Um estranho no baile
Baile de viola é algo inesquecível; quase ninguém entende as letras das músicas, mas todos cantam. No início do século XX, fora as serestas, os saraus, os bailados orquestrados com direito ao acompanhamento de violinos e pianos, os arrasta-pés ao som da viola caiçara era o divertimento do povão.
Seu Dito Bingo, hoje com seus cento e poucos anos, foi um exímio violeiro na juventude. O último baile em que tocou e cantou ainda está presente em sua memória; foi para os lados do Jairê.

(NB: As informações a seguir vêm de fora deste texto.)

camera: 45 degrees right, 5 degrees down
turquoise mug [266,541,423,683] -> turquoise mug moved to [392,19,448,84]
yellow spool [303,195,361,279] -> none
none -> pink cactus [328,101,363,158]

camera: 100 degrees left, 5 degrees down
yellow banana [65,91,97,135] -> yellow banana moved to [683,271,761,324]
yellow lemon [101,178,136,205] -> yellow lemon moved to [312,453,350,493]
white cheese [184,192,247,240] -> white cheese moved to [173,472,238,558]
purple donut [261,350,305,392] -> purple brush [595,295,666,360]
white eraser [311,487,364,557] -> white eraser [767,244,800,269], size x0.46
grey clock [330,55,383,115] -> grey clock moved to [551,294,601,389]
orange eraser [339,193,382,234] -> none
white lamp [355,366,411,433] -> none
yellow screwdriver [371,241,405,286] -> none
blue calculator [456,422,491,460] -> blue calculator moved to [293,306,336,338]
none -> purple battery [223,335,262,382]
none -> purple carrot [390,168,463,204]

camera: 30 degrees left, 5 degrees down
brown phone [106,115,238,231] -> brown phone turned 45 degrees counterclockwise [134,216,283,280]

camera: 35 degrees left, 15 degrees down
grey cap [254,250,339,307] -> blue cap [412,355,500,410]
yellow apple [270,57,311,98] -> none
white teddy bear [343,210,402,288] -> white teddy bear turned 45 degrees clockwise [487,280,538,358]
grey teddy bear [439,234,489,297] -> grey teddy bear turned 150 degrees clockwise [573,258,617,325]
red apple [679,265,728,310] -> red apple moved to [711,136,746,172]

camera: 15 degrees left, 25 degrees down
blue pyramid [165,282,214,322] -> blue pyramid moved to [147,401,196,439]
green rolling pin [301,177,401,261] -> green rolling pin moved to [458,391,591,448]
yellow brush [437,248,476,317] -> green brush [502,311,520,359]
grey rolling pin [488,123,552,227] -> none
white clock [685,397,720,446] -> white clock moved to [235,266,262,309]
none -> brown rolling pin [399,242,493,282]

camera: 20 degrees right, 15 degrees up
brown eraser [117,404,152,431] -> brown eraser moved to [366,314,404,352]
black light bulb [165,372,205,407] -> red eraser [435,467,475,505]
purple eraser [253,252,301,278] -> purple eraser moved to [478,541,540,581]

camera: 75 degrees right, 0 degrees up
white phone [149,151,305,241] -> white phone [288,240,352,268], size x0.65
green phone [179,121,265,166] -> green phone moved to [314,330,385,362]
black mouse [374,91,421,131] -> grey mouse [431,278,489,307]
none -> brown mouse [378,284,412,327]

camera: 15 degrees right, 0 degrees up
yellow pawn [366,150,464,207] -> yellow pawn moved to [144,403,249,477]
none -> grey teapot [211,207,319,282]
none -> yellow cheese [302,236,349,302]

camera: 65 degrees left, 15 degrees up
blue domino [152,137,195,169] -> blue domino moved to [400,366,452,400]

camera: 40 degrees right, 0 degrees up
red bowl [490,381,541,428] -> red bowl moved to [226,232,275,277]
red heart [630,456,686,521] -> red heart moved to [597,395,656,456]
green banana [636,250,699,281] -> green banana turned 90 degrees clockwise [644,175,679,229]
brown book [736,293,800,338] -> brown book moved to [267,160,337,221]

Benedicto era um caiçara bem apessoado, um tanto tímido, um tanto calado; nada que três doses de cataia não solucionassem! Rapazola sempre no cio, cortejado pelas meninas más das famílias boas, convidado especial para as muitas cantorias realizadas nos bairros rurais do município.
Naquela noite de Julho de 1930, foi à tarde, de canoa, até o bairro do Jairê. Naquele tempo tudo começava mais cedo e às nove horas da noite o fandango estava pela metade; a cachaça rolava a vontade pelos compridos bancos de madeira ao redor do salão iluminado por lampiões a querosene.
Um moço aparentando vinte e poucos anos, trajando roupas escuras e negras botas de cano alto, adentrou o salão; bonito, simpático, silencioso... Mal entrou no recinto e tirou para a dança Maria Pinguim, assim apelidada devido à baixa estatura. A próxima contradança foi com Ditinha Sabugo e a cada nova execução dos violeiros, trocava de parceira... Como bailava bem! As mocinhas suspiravam, lançavam olhares, sorrisos, caras e bocas, mas o rapaz não correspondia e nem respondia as poucas e tímidas perguntas mal balbuciadas que as mais sapecas lhe dirigiam ao dançarem.
Pouco antes do término do arrasta-pé, o desconhecido pediu para tocar e cantar; cantou e encantou! Pela primeira vez todos entenderam claramente as letras das músicas... Eram composições que falavam de ciúmes, desavenças amorosas, saudades fatais, nostalgia... Caso mudasse o ritmo e o instrumento musical, passariam por tangos argentinos; daqueles que enchem os olhos de lágrimas das meninas sonhadoras e sofredoras.
Meia-noite em ponto ele parou de tocar e cantar; soltou uma gargalhada e desapareceu em pleno ar em meio a uma densa fumaça cheirando a enxofre e uma nuvem negra saiu lentamente pela janela do salão, não sem antes acariciar um a um os participantes do baile.
Dito Bingo quase desmaiou de susto, nas costas de sua viola ficou gravada uma negra marca; a mão do moço dançarino e cantador. Foi o último baile em que Dito Bingo mostrou sua arte; o baile em que o diabo dançou, cantou e encantou.